_Required action_. Using the listing that follows, return every line with the word "pixels".

_Records to use_.

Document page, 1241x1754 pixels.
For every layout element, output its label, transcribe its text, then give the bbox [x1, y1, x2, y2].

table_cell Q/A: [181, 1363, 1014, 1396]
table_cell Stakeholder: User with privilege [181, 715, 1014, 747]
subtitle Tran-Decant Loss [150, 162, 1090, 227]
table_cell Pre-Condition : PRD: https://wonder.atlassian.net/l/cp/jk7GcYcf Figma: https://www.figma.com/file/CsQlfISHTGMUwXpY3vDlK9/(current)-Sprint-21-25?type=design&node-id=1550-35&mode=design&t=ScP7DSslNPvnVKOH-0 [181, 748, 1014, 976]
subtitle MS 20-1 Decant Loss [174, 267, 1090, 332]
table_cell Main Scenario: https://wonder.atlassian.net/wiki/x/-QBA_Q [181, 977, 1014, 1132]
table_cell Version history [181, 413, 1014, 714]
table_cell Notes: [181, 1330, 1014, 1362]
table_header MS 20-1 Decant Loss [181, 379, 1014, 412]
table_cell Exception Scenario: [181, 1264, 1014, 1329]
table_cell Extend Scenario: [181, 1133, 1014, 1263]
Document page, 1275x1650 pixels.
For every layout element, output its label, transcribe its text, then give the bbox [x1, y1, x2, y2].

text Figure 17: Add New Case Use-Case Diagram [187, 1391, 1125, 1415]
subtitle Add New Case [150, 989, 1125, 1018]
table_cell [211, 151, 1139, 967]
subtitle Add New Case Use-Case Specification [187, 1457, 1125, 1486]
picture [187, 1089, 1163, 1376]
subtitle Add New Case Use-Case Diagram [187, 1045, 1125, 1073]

* * *

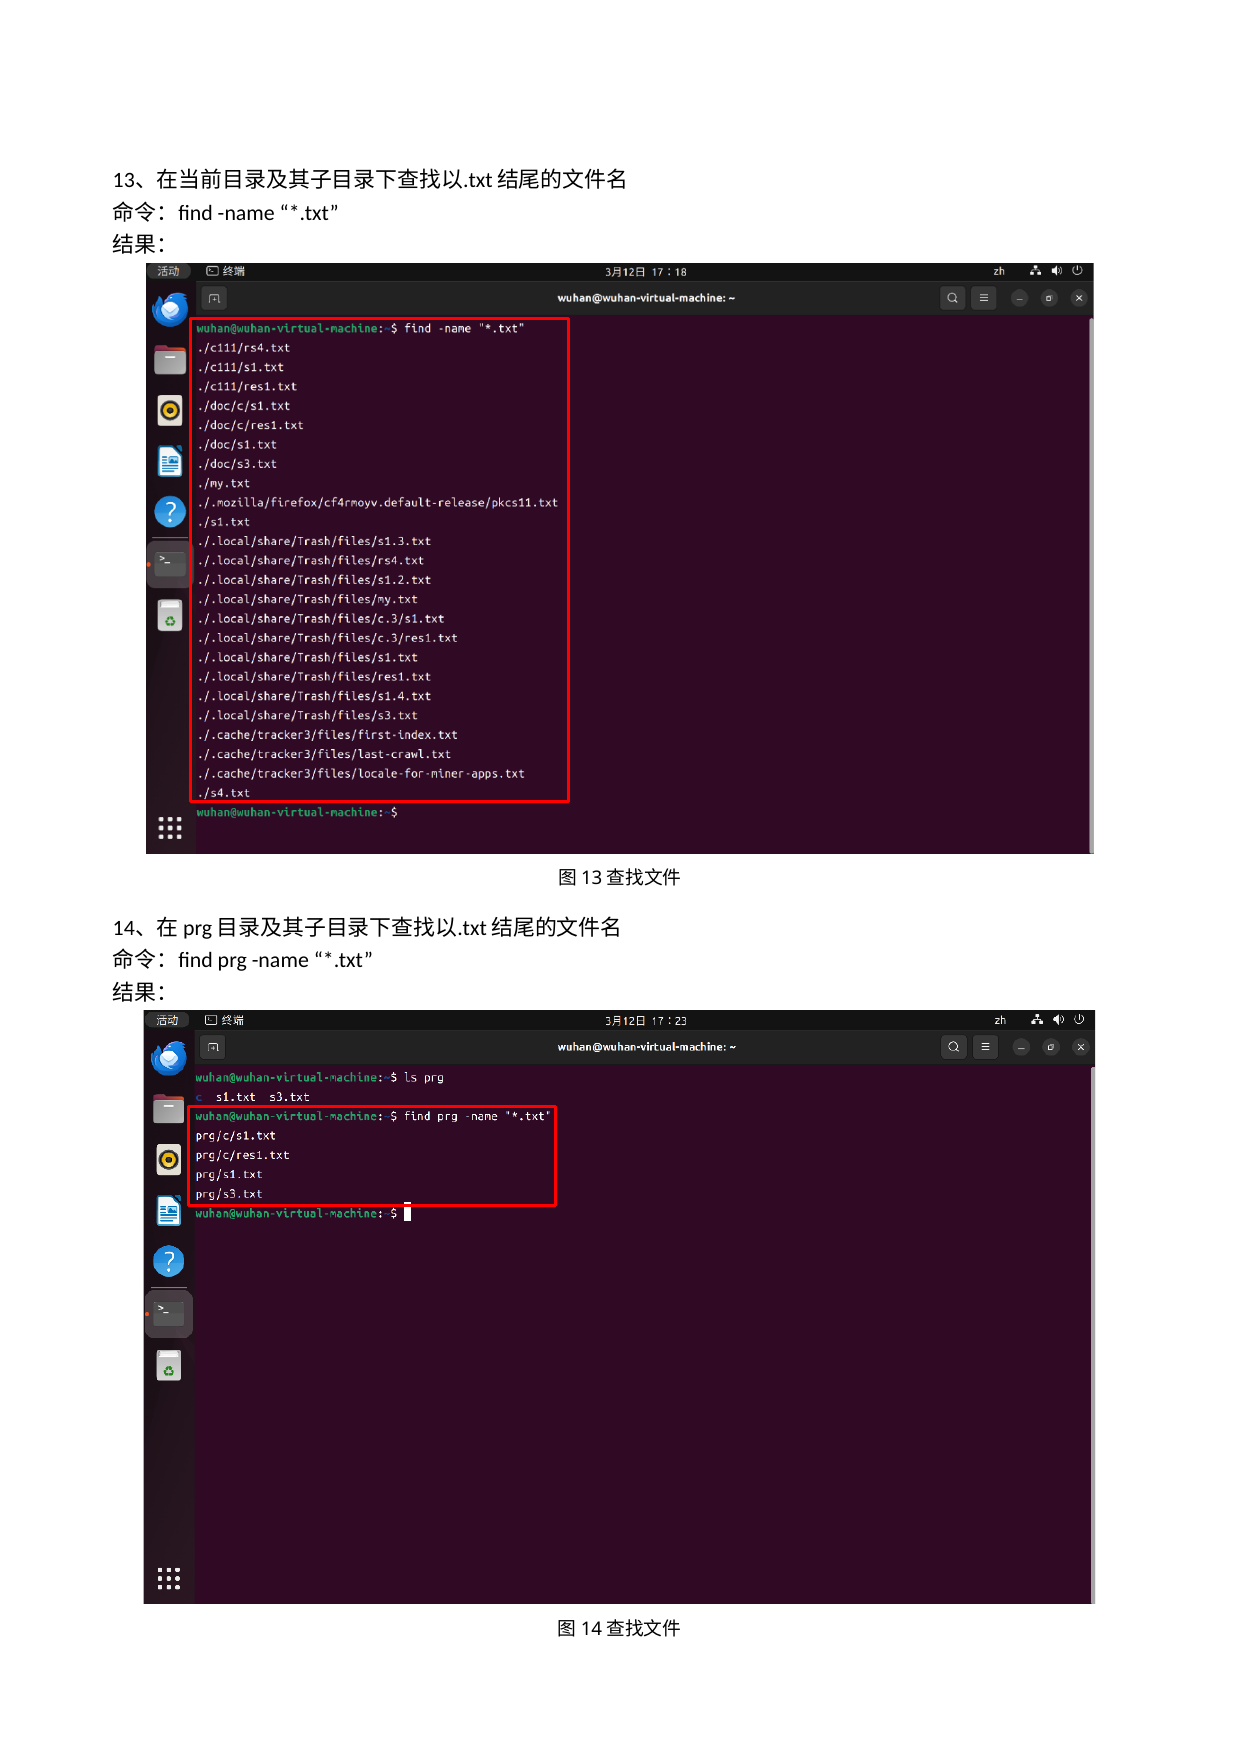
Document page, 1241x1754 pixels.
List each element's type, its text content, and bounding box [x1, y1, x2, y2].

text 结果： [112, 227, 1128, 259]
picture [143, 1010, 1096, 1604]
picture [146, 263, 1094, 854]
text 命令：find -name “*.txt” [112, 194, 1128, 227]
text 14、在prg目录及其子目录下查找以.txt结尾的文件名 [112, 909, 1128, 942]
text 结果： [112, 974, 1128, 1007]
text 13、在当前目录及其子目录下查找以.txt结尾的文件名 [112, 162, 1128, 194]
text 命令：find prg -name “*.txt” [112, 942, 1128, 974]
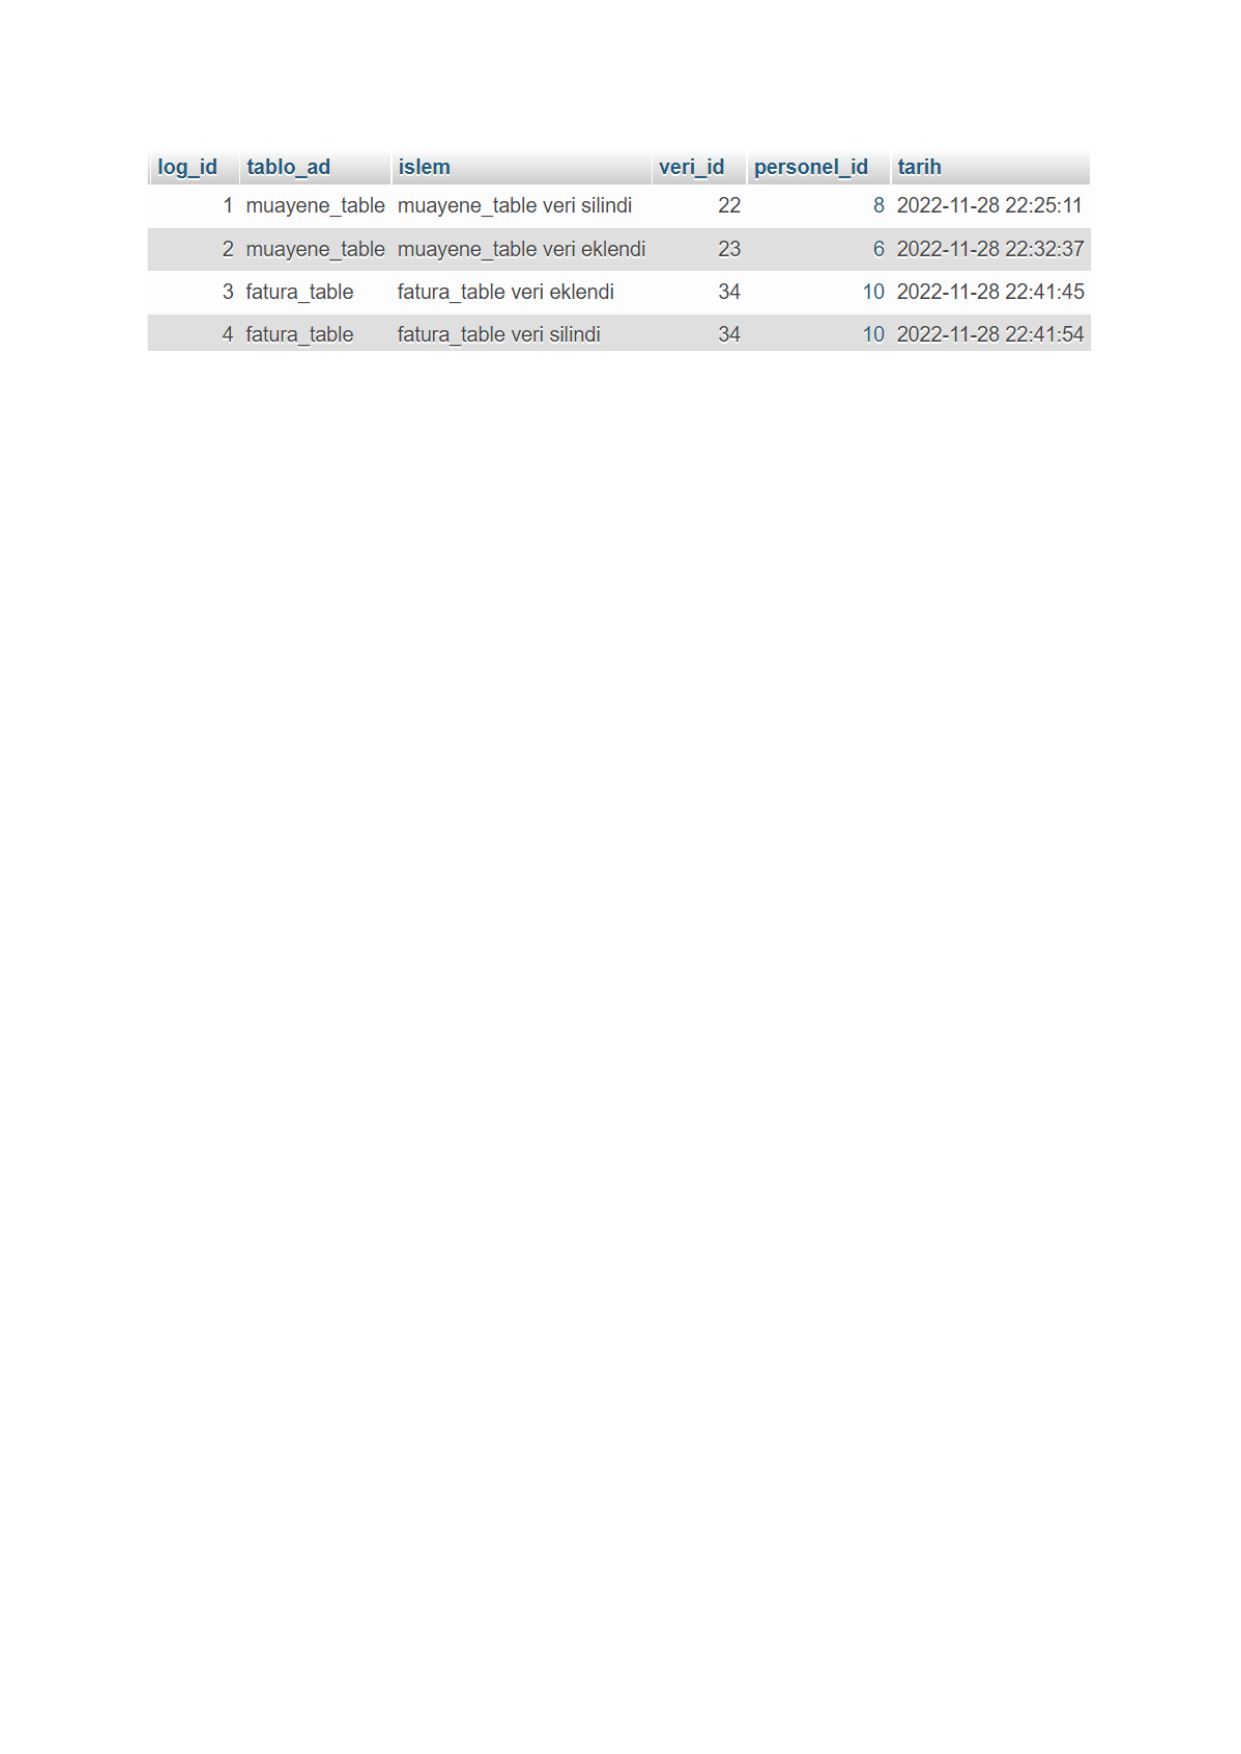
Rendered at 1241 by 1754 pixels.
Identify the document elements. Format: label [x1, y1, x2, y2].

_Solution to this problem_.
Document page, 1241x1754 pixels.
Document page, 1275x1650 pixels.
Document page, 1241x1754 pixels.
Rendered at 1241 by 1754 pixels.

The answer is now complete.